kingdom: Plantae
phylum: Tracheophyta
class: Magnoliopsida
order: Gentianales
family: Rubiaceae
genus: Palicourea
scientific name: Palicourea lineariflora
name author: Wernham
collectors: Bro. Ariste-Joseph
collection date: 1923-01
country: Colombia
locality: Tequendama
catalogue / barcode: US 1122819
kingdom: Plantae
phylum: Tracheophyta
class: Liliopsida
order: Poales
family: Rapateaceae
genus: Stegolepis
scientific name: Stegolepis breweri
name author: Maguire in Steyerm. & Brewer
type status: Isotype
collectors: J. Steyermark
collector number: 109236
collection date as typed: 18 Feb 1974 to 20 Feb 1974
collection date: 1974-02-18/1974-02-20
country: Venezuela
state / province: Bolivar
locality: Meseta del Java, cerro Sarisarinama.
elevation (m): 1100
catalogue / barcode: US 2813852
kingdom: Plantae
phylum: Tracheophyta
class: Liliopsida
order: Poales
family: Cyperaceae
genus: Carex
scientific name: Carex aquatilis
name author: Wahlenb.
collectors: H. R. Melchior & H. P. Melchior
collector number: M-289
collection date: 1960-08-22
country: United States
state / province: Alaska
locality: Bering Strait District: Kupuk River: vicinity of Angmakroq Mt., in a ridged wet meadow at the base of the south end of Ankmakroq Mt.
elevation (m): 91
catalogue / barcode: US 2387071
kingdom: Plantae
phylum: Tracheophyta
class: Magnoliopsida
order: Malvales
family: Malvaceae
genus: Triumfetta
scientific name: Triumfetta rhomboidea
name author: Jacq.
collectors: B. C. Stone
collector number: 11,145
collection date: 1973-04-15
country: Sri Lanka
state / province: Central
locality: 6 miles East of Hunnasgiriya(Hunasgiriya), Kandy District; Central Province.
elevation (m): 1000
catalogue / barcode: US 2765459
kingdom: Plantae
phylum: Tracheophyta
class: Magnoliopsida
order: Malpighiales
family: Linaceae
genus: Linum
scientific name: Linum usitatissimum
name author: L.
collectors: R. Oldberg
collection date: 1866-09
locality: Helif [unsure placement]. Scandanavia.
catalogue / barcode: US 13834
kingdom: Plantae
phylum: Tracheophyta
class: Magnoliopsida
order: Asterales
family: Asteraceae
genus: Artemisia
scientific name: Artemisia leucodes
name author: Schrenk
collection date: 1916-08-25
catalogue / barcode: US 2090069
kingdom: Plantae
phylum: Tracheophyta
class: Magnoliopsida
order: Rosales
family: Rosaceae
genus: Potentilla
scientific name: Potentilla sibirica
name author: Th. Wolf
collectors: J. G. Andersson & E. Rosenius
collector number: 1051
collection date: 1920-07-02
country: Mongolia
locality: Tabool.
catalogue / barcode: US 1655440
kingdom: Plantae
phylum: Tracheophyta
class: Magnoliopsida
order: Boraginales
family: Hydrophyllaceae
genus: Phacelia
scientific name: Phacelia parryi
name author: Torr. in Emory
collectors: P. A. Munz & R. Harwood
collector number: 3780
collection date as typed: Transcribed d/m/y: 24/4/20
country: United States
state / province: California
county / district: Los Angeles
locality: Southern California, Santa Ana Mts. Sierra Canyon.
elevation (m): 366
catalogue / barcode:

· · · ·

Put the lines starting at the one containing "order: Asterales" and ending at the one containing "scientific name: Potentilla sibirica" into a Markdown table with the columns Row and Line. Number each row, and leave out any blank lines.

Written solution>
| Row | Line |
|---|---|
| 1 | order: Asterales |
| 2 | family: Asteraceae |
| 3 | genus: Artemisia |
| 4 | scientific name: Artemisia leucodes |
| 5 | name author: Schrenk |
| 6 | collection date: 1916-08-25 |
| 7 | catalogue / barcode: US 2090069 |
| 8 | kingdom: Plantae |
| 9 | phylum: Tracheophyta |
| 10 | class: Magnoliopsida |
| 11 | order: Rosales |
| 12 | family: Rosaceae |
| 13 | genus: Potentilla |
| 14 | scientific name: Potentilla sibirica |